For the **14B → 80.5%** run, use `recipe/multi_pair_14b.py` with both `data/pairs_7b_40.jsonl` (warmup) and `data/pairs_14b_multi_new60.jsonl`. See [REPRODUCE.md](REPRODUCE.md) for the exact command and expected hardware.
---
## Boundary conditions (where the recipe fails)
![Recipe boundary conditions across 9 base models](docs/fig6_boundary.png)
The recipe works under stated conditions. We document four failure modes:
1. **Saturation**: Qwen3-8B/14B-Base and Qwen2.5-72B-Base have so little headroom on HumanEval that mining produces zero or negative lift.
2. **Distribution mismatch**: Pairs mined on simple problems do not transfer to BigCodeBench-Hard (library code) or MATH-500 (competition math). Catastrophic when ignored — see the over-correction case (Qwen3-4B MATH-500 dropped 299 → 69).
3. **Base capability floor**: OLMo-2-7B at 5/164 baseline produces too few "fix" attempts to mine from.

### RECORDS
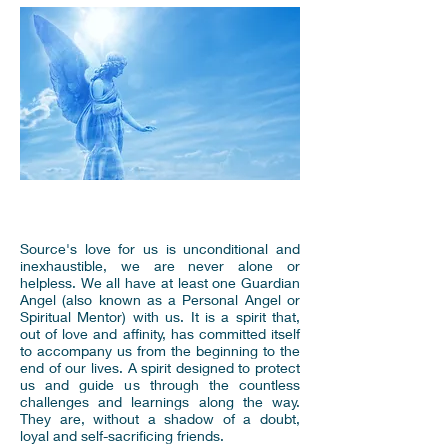
Source's love for us is unconditional and
inexhaustible, we are never alone or
helpless. We all have at least one Guardian
Angel (also known as a Personal Angel or
Spiritual Mentor) with us. It is a spirit that,
out of love and affinity, has committed itself
to accompany us from the beginning to the
end of our lives. A spirit designed to protect
us and guide us through the countless
challenges and learnings along the way.
They are, without a shadow of a doubt,
loyal and self-sacrificing friends.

### INSTRUCTIONS TO FOLLOW
Write out the part of the recipe write-up that begins at the words "The recipe works" and stops after "to mine from.", copying it word for word.

### OUTPUT BELOW
The recipe works under stated conditions. We document four failure modes:
1. **Saturation**: Qwen3-8B/14B-Base and Qwen2.5-72B-Base have so little headroom on HumanEval that mining produces zero or negative lift.
2. **Distribution mismatch**: Pairs mined on simple problems do not transfer to BigCodeBench-Hard (library code) or MATH-500 (competition math). Catastrophic when ignored — see the over-correction case (Qwen3-4B MATH-500 dropped 299 → 69).
3. **Base capability floor**: OLMo-2-7B at 5/164 baseline produces too few "fix" attempts to mine from.